Indian Army has advantage over PLA on border: General M M Naravane
Former Indian Army chief, General MM Naravane, on Friday said India’s military, for the first time, enjoyed an advantage on the Sino-Indian border vis-à-vis China’s People’s Liberation Army (PLC).
“We should negotiate the (Sino-Indian) border with China from that position of advantage,” he said, while addressing a New Delhi-based think-tank called the Foundation for Non-Violent Alternatives (FNVA) at the release of its new report, “Resetting India’s Tibet Policy 2022”.
Naravane commanded the Indian Army from January 2019 to April 2022, a period of border turmoil in which the PLA made inroads into the Indian territory at several points in Eastern Ladakh. In a brutal hand-to-hand encounter between the two armies in the Galwan river valley, Indian soldiers were killed for the first time since 1975.

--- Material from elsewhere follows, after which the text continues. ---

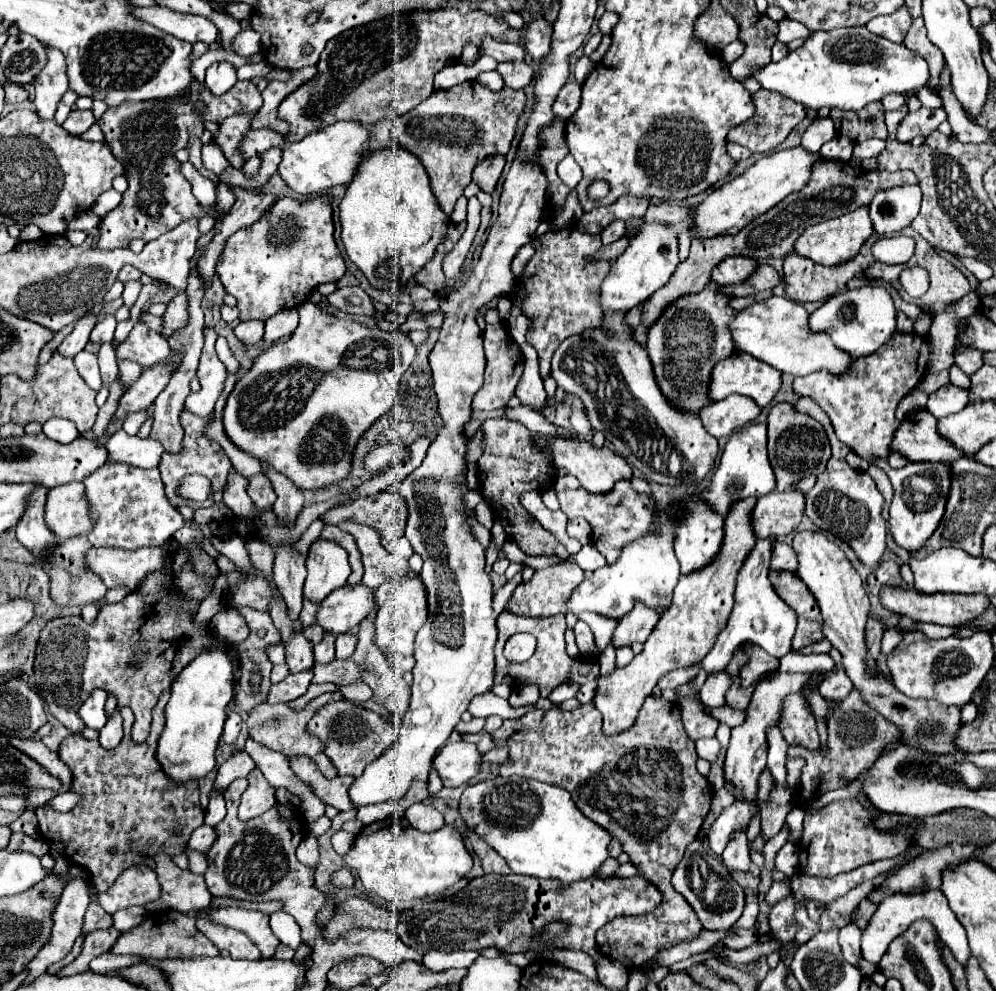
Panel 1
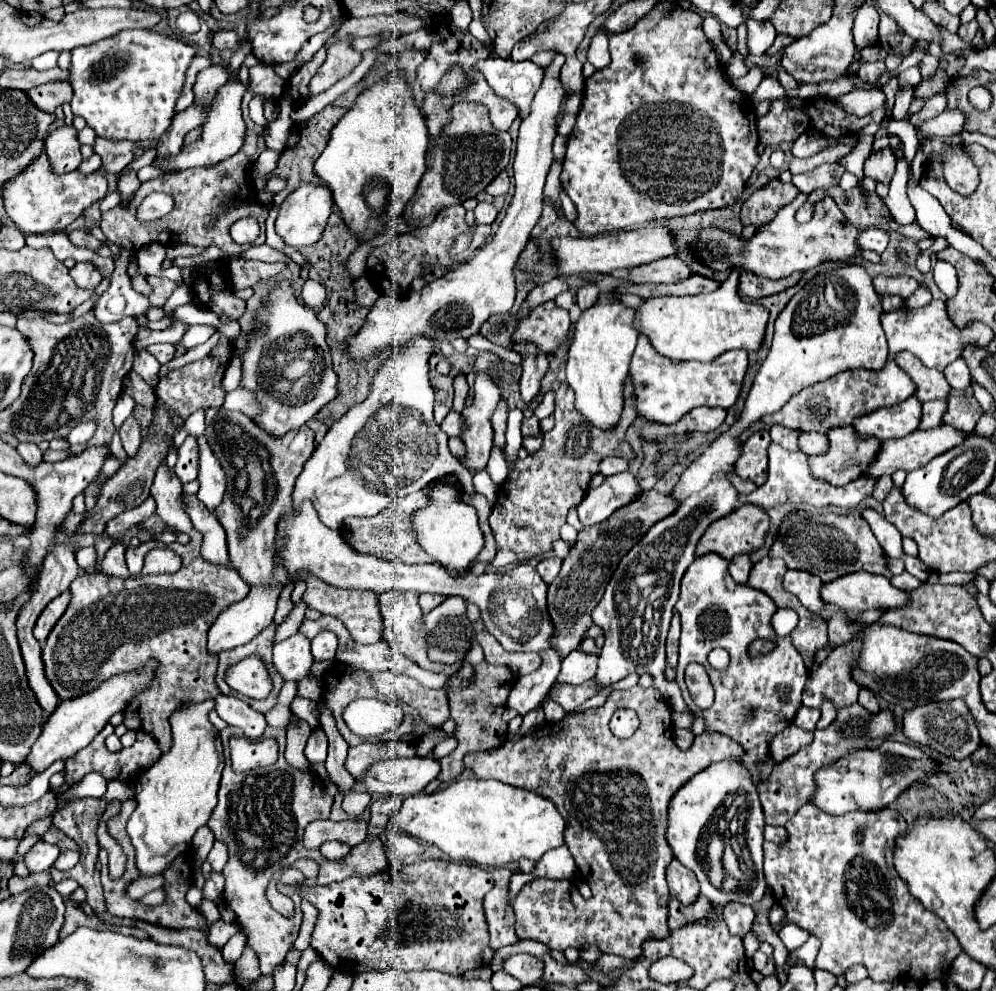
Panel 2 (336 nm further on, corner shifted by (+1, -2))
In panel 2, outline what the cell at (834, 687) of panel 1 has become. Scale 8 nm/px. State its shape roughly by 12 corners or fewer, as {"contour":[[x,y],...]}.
{"contour":[[802,706],[794,724],[804,730],[814,730],[820,710]]}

New Delhi admitted deaths of 40 Indian soldiers in that clash, while Beijing acknowledged that four PLA soldiers lost their lives. Naravane said the Indian Army gained a major moral advantage, stemming from the fact that, for the first time in decades, an adversary had inflicted casualties on Chinese soldiers.
“It doesn’t matter whether four Chinese soldiers were killed or 40. What is material is that we stood up to the PLA and inflicted casualties,” he said.
The message that had gone out to the PLA and the Chinese leadership, said Naravane, is that any aggression hereafter by China would result in their paying a price. “It will not be a small price, but a heavy one,” he said.
The former Army chief also claimed that the Indian position of advantage came from the fact that the large number of Chinese soldiers now deployed on the Sino-Indian border had to be resupplied from bases far away on China’s eastern seaboard.
“The PLA’s lines of communication to their western border with India are 4,000 km long, while India’s lines of communication to its Himalayan border are barely 400-500 km,” said Naravane.
This leads to a position of stalemate, said Naravane, in which neither the Chinese nor the Indian side can benefit from conflict. It is a position that calls for negotiation.